* TEXT PROVIDED:
Lev Vasilievich Oshanin (Russian:  Лев Васильевич Ошанин) (March 9, 1884 – January 9, 1962) was a Soviet professor, medical doctor, anthropologist, and founder of the department of anthropology at  National University of Uzbekistan  in Tashkent. Oshanin was most notable for his anthropological work in Central Asia.

Life
Lev Oshanin was the son of Vasily Fedorovich Oshanin, a noted scientist and explorer of Central Asia. Oshanin was trained as a medical doctor and participated in the First World War. He later worked in hospitals in the city of Tashkent in what is now Uzbekistan. Oshanin also practiced anthropology and was one of the few anthropologists in Central Asia. In 1930 he gained a position at Tashkent University and went on to found the university’s Department of Anthropology, which he chaired until his death in 1962.

Oshanin was notable in the world of anthropology because of his extensive work in Soviet Central Asia. He traveled widely in the region and conducted numerous anthropological studies of various ethnic groups in the most remote corners of Central Asia. In 1926 Oshanin was commissioned by the Soviet government to prepare a study of the "daily life and anthropological type of Uzbek women." Oshanin's research team interviewed and physically examined several hundred Uzbek women from Tashkent.

* DATA:
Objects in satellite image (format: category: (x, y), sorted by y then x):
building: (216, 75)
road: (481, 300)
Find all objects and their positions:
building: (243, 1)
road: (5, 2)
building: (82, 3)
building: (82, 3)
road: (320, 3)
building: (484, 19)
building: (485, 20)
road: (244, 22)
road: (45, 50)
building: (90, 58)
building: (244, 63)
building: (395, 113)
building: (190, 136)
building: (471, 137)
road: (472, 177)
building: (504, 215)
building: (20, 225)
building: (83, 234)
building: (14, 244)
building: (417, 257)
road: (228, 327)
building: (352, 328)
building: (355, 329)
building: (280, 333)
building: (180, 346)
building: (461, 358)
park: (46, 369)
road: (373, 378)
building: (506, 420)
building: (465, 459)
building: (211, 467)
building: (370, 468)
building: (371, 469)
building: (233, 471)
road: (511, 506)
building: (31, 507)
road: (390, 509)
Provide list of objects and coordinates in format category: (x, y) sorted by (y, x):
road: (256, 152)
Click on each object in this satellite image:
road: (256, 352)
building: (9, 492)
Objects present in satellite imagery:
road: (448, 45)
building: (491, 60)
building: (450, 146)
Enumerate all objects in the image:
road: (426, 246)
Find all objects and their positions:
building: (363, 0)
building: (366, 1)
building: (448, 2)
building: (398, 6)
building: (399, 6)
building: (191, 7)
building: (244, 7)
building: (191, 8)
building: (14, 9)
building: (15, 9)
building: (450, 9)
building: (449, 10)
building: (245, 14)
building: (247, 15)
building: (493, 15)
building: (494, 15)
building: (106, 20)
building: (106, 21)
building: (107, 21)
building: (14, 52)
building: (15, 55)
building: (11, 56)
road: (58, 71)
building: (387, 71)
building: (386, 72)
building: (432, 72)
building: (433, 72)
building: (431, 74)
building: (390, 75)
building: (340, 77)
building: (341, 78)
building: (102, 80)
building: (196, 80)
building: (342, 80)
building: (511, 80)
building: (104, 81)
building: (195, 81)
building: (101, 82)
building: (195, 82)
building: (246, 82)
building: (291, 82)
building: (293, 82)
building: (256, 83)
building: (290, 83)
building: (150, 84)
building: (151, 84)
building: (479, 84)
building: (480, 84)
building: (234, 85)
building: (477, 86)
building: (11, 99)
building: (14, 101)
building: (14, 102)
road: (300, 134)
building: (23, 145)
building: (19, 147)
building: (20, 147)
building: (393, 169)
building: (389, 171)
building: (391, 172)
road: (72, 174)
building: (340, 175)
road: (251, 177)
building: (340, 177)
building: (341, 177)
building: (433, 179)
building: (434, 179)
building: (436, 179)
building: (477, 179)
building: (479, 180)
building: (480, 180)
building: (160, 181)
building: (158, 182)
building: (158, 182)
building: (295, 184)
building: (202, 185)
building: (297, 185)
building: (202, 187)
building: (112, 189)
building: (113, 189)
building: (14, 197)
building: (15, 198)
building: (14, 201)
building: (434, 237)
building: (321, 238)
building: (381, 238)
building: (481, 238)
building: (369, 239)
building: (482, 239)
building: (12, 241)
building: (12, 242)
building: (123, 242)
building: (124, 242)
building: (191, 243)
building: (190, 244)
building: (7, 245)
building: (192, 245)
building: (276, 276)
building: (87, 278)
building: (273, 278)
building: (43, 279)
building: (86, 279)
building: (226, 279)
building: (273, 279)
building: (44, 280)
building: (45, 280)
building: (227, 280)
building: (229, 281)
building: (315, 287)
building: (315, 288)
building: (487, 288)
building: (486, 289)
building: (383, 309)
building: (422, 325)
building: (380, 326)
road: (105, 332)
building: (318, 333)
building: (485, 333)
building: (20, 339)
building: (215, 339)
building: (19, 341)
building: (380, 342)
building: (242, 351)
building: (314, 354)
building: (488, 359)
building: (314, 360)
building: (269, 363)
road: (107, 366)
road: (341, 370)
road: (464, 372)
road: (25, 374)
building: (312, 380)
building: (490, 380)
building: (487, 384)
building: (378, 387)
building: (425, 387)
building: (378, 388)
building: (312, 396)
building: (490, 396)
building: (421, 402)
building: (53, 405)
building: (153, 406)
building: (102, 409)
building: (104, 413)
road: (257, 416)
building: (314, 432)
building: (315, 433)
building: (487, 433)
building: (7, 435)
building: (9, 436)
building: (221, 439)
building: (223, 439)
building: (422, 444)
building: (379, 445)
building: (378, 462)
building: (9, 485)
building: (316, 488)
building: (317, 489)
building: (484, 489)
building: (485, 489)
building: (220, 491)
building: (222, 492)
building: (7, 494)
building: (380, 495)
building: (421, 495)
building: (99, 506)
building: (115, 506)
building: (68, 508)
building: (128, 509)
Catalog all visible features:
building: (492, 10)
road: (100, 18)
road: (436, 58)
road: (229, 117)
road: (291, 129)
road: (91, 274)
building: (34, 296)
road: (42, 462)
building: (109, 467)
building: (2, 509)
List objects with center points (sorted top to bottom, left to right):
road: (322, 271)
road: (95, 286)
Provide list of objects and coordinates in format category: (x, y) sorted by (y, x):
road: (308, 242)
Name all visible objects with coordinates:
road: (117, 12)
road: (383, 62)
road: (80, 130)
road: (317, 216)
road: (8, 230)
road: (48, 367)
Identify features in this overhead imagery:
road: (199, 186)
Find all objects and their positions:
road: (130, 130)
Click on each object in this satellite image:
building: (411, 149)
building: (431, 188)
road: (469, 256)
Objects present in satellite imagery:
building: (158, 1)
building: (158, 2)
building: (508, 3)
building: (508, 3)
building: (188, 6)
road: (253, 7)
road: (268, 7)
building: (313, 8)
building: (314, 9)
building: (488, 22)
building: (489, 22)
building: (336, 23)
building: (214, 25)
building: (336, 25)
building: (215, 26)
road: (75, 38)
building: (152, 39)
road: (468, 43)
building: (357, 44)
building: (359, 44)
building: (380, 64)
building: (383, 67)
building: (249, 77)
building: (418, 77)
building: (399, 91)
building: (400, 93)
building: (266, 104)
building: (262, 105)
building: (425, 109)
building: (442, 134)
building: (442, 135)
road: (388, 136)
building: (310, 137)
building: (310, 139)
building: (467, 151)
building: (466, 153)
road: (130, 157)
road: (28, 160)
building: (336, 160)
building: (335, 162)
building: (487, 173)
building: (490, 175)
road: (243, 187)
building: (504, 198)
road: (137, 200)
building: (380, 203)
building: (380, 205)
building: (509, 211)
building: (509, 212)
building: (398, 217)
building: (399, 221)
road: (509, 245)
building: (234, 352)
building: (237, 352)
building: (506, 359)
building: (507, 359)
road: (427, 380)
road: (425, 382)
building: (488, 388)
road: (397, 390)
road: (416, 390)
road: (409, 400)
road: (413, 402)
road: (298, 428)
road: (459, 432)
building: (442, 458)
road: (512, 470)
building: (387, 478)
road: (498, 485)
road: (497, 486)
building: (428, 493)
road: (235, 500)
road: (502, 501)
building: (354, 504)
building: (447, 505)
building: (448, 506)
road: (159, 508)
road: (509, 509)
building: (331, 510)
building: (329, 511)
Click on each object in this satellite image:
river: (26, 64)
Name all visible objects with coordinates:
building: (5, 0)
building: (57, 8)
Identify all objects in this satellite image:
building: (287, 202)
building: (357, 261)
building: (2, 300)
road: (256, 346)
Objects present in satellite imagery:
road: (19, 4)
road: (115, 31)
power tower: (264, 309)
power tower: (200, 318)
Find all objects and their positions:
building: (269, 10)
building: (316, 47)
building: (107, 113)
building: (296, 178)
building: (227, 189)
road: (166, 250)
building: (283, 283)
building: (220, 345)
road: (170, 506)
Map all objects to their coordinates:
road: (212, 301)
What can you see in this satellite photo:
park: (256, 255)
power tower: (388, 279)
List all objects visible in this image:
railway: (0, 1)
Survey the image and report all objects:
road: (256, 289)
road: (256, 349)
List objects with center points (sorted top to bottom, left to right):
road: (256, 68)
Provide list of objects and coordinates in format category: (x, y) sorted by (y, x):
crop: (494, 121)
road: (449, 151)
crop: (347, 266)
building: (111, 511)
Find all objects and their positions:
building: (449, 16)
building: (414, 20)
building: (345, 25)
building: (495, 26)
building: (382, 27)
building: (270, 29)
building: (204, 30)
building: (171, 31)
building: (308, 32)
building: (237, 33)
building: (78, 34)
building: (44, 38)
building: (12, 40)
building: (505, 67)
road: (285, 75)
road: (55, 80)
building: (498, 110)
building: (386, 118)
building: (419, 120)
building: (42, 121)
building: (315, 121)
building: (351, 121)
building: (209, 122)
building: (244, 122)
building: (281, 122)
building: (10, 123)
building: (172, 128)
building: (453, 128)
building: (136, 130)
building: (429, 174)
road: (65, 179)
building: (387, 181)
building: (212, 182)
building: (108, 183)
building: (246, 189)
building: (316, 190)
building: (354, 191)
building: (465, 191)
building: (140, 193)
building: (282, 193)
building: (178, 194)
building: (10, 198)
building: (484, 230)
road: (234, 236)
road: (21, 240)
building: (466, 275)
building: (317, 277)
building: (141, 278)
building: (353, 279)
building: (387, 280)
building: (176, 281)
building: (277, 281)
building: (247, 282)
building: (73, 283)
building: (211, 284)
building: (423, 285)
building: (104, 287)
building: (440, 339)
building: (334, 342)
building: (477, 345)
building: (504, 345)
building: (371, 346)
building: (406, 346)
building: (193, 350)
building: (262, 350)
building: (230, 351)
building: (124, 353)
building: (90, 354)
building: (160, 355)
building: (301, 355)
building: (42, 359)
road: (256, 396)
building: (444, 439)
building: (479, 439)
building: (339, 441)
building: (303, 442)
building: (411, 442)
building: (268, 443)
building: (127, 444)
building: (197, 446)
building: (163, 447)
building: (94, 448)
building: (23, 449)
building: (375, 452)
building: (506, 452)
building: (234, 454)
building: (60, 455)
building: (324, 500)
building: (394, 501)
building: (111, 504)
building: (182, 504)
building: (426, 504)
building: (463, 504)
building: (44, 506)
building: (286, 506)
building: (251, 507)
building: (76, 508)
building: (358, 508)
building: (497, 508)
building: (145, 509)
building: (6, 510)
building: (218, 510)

* TASK GOAL: Write the next part of the biography of Lev Oshanin, starting after its last sentence.

* EXERCISE RESULT:
Oshanin died in Tashkent in 1962 and is buried in Botkin cemetery in Tashkent. Oshanin’s daughter, Helen Lvovna May, subsequently worked and taught at Tashkent University.

Published works
Oshanin, L. V. Anthropological composition of the population of Central Asia and the ethnogenesis of its peoples. Cambridge, Mass: Peabody Museum, 1964
Ошанин Л.В. Данные к географическому распространению главнейших антропологических признаков население Средней Азии и опыт выявления основных расовых типов Средней Азии. // Tp.IV. Всесоюзного съезда зоологов, анатомов и гистологов. Киев, 1931. (Oshanin L.V. Data about geographic spread of the main features of anthropological populations of Central Asia and experience in identifying the major racial types in Central Asia. / / All-Union Congress of Zoologists, anatomists and histologist. Kiev, 1931)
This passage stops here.